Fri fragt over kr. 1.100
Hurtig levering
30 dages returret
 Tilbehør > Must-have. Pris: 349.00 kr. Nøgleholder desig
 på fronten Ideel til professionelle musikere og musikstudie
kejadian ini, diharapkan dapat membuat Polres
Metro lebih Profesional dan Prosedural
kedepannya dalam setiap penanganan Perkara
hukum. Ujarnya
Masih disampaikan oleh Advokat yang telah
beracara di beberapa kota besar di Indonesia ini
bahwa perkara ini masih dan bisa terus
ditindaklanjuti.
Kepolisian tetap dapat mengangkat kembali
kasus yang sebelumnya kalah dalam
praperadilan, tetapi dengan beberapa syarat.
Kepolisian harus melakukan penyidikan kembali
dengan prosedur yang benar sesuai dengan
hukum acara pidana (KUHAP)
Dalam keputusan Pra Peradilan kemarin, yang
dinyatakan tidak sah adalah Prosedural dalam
+++
** Task directions **
Return all of the data above verbatim.

** Written solution **
Fri fragt over kr. 1.100
Hurtig levering
30 dages returret
 Tilbehør > Must-have. Pris: 349.00 kr. Nøgleholder desig
 på fronten Ideel til professionelle musikere og musikstudie
kejadian ini, diharapkan dapat membuat Polres
Metro lebih Profesional dan Prosedural
kedepannya dalam setiap penanganan Perkara
hukum. Ujarnya
Masih disampaikan oleh Advokat yang telah
beracara di beberapa kota besar di Indonesia ini
bahwa perkara ini masih dan bisa terus
ditindaklanjuti.
Kepolisian tetap dapat mengangkat kembali
kasus yang sebelumnya kalah dalam
praperadilan, tetapi dengan beberapa syarat.
Kepolisian harus melakukan penyidikan kembali
dengan prosedur yang benar sesuai dengan
hukum acara pidana (KUHAP)
Dalam keputusan Pra Peradilan kemarin, yang
dinyatakan tidak sah adalah Prosedural dalam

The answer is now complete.